Le Baron de Saint-Castin, chef abénaquis/00

Éditions de l'Action canadienne-française (p. 7-8).

Le 17 juillet 1670, le Saint-Sébastien longeant à tribord l’île des Monts-Déserts carguait ses voiles dans la baie de Pentagoët en Acadie.

Debout sur le pont, les passagers contemplaient le pays où les appelait le service du roi.

La baie s’étalait en une vaste nappe prolongée par un fleuve dont les méandres s’enfonçaient dans la forêt vierge. Le flot battait le pied d’un fort trop minuscule pour donner l’aspect de la civilisation à cette sauvagerie intacte encore.

D’immenses pins dominaient le fort. L’étrangeté du paysage expliquait comment les crédules navigateurs du siècle précédent avaient pu y voir la fabuleuse Norembègue, la ville aux toits d’or. À moins que, pauvre humanité écrasée par tant de grandeur, on n’eût à l’esprit le mot que La Hontan devait écrire plus tard : Tout ce pays-là n’est qu’une forêt.

Pour la plupart des hommes que portait le Saint-Sébastien, la forêt américaine n’était pas une inconnue. Ils savaient la vie qu’elle recélait ; ils avaient appris que, obstacle à la colonisation, elle était néanmoins la grande pourvoyeuse de la traite, seul soutien, avec la molue, de ces contrées nouvelles. Les vagues de verdure ondulant à perte de vue, — ils ne l’ignoraient pas, — recouvraient de leur éternelle sérénité l’existence agitée des hommes rouges au milieu de qui les nouveaux venus de France allaient vivre, commercer, se battre. Dans cette forêt à la fois inquiétante et attirante, ils allaient rencontrer leur destin.
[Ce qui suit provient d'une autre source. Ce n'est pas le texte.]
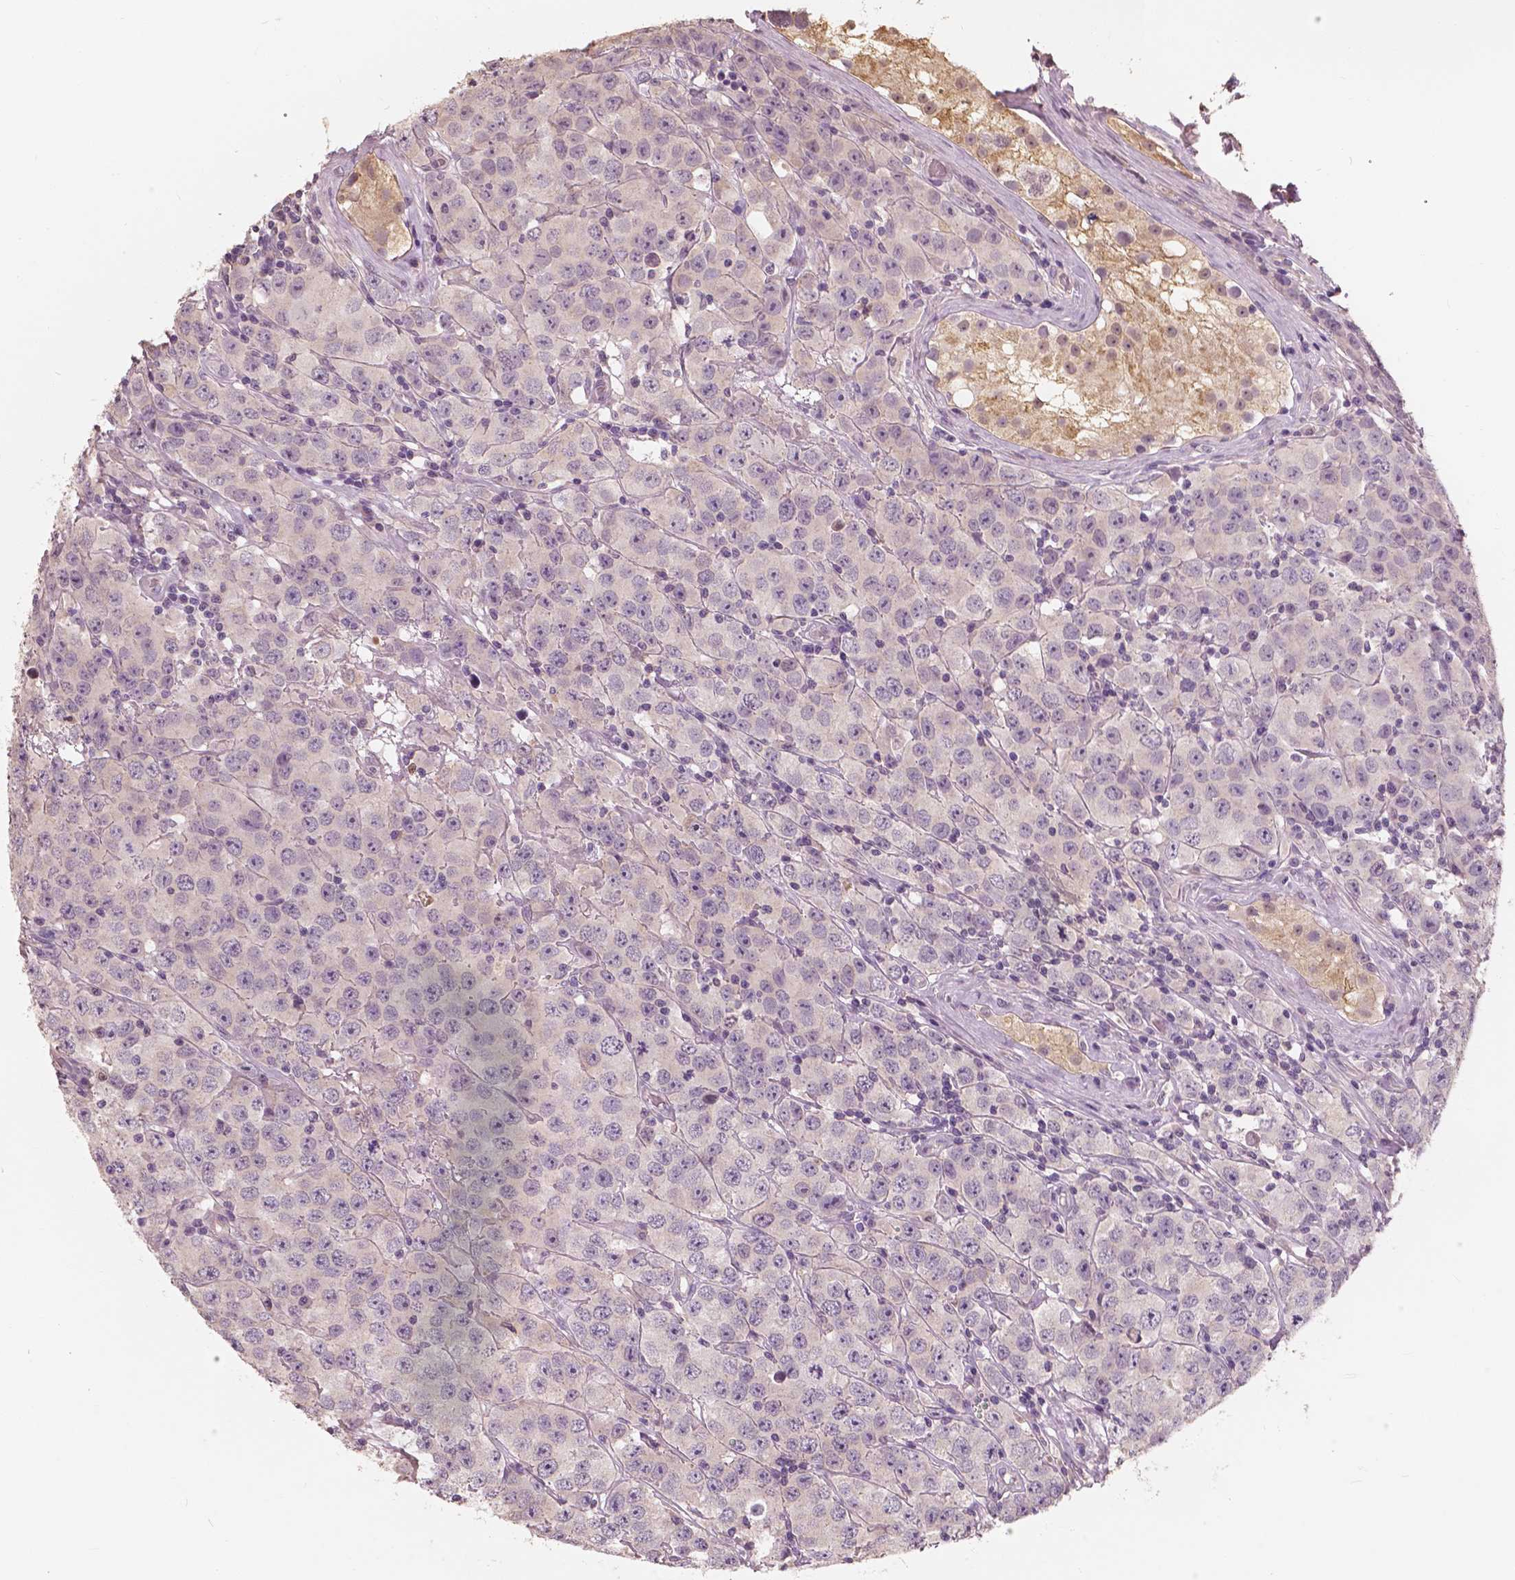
{"staining": {"intensity": "negative", "quantity": "none", "location": "none"}, "tissue": "testis cancer", "cell_type": "Tumor cells", "image_type": "cancer", "snomed": [{"axis": "morphology", "description": "Seminoma, NOS"}, {"axis": "topography", "description": "Testis"}], "caption": "IHC of human testis seminoma displays no staining in tumor cells.", "gene": "SAT2", "patient": {"sex": "male", "age": 52}}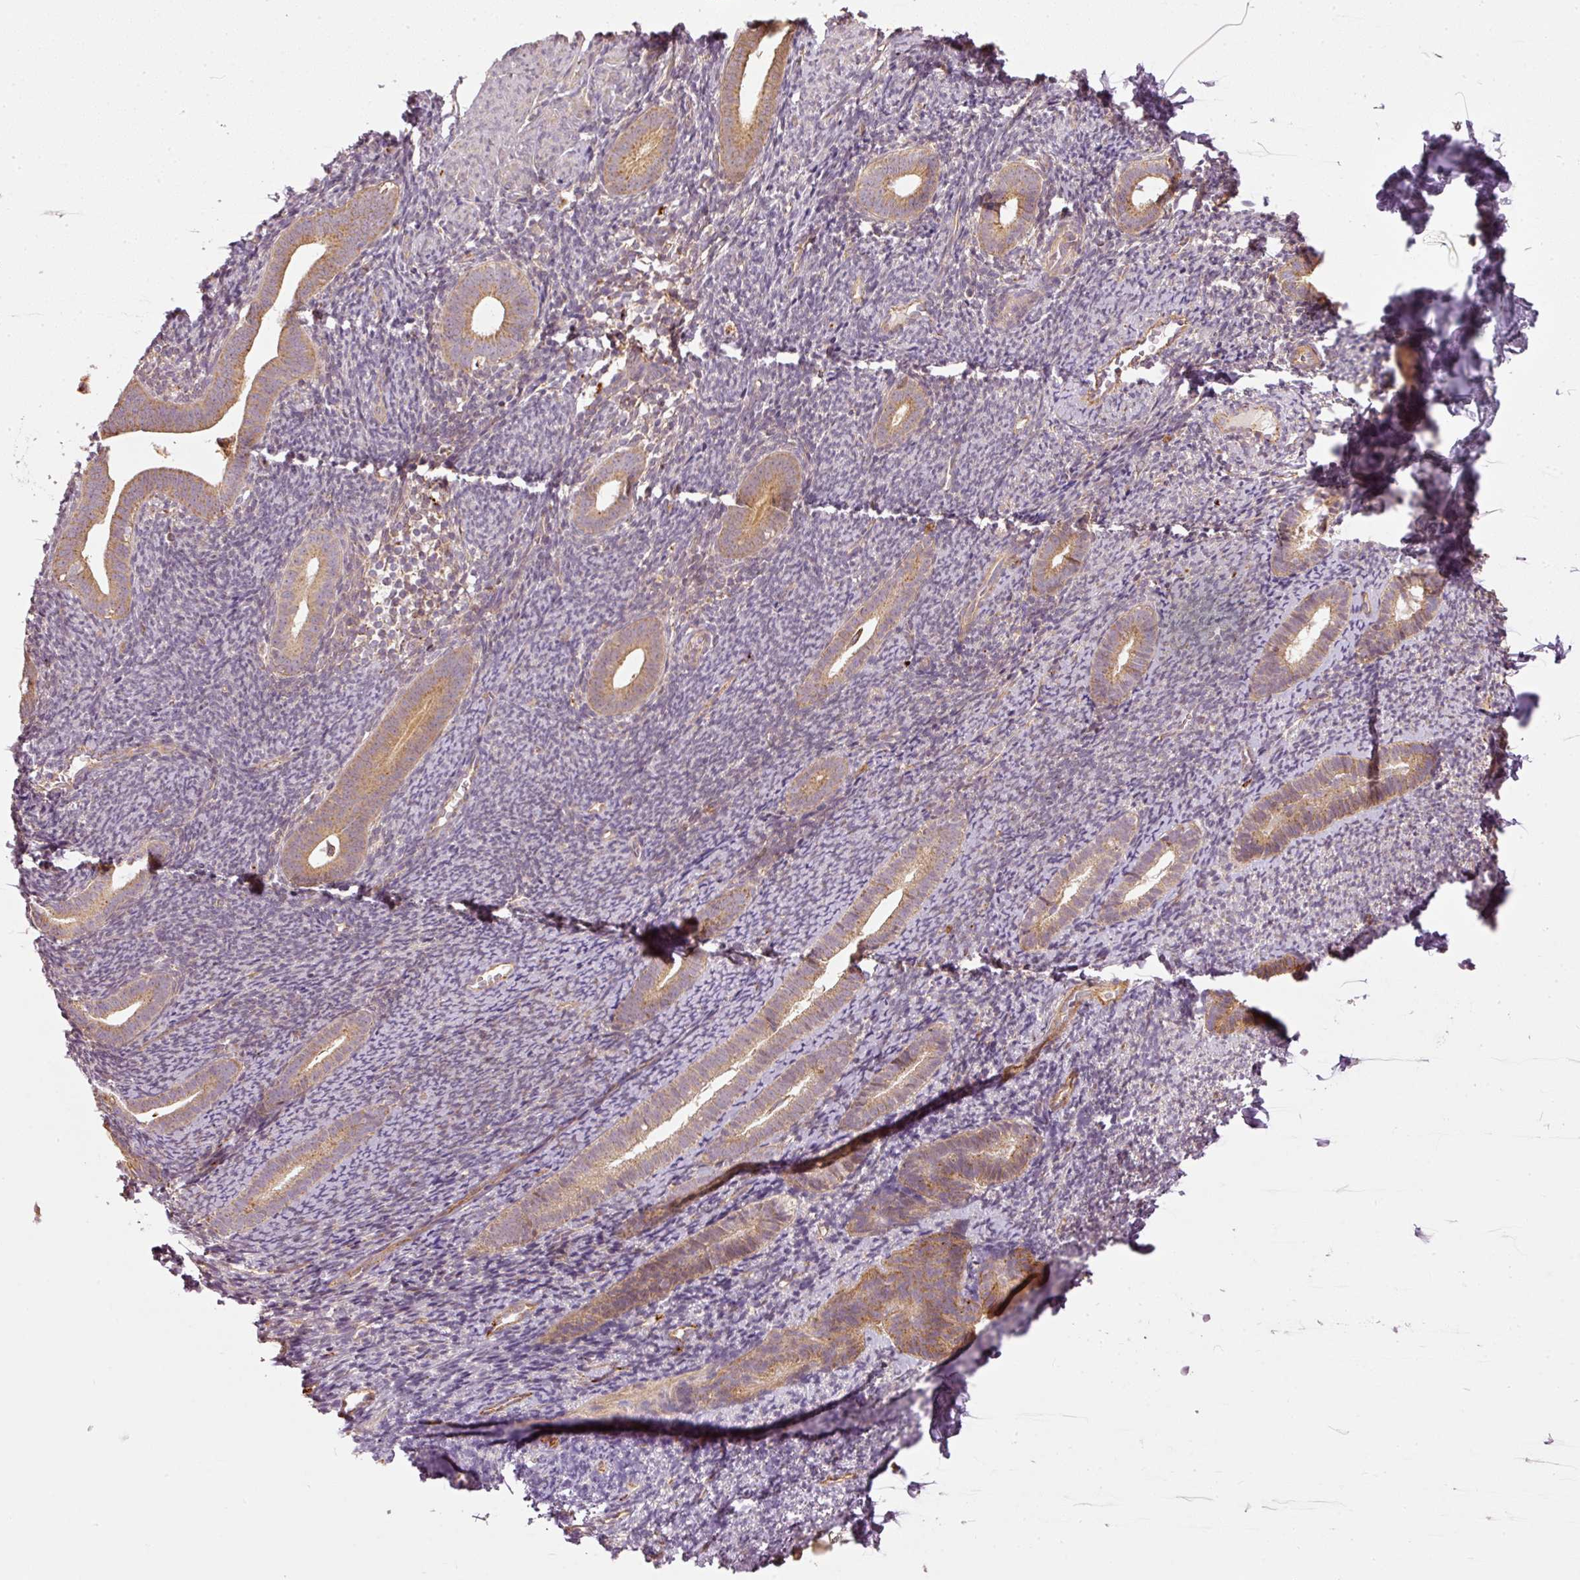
{"staining": {"intensity": "weak", "quantity": "25%-75%", "location": "cytoplasmic/membranous"}, "tissue": "endometrium", "cell_type": "Cells in endometrial stroma", "image_type": "normal", "snomed": [{"axis": "morphology", "description": "Normal tissue, NOS"}, {"axis": "topography", "description": "Endometrium"}], "caption": "The image shows a brown stain indicating the presence of a protein in the cytoplasmic/membranous of cells in endometrial stroma in endometrium. (DAB (3,3'-diaminobenzidine) IHC, brown staining for protein, blue staining for nuclei).", "gene": "MTHFD1L", "patient": {"sex": "female", "age": 39}}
À peine immobilisé, le Saint-Sébastien met un canot à la mer. L’état-major français se dirige vers le fortin, d’une exiguïté ridicule dans l’immensité de ce décor, afin de sommer le commandant anglais d’amener les couleurs de Sa Majesté britannique, qui flottent sur ces lieux.

Dans le canot, a pris place M. Hubert d’Andigné, chevalier de Grandfontaine, nouveau commandant en l’Acadie. À ses côtés, son lieutenant, Pierre de Joibert seigneur de Soulanges et de Marson ; puis son enseigne, Jean-Vincent d’Abbadie.

Trois hommes entrent ainsi dans l’histoire de l’Amérique française. Les deux premiers y passeront à peine, emportés bientôt comme fétus dans l’ouragan d’événements plus grands qu’eux. Seul, le petit subalterne, à peine âgé de dix-huit ans, se montrera à la mesure du sauvage continent où le jette sa destinée. Seul, il y accomplira une œuvre. Pendant trente ans, il contiendra l’Anglais et permettra à la nation acadienne de se former, d’acquérir des traditions françaises assez solides pour braver la tourmente. Il jouera un rôle si fantastique que son nom hantera bientôt les légendes d’Acadie, de Nouvelle-France, de Nouvelle-Angleterre. Le poète Longfellow chantera sa gloire et une ville des États-Unis, au vingtième siècle encore, portera son nom 1.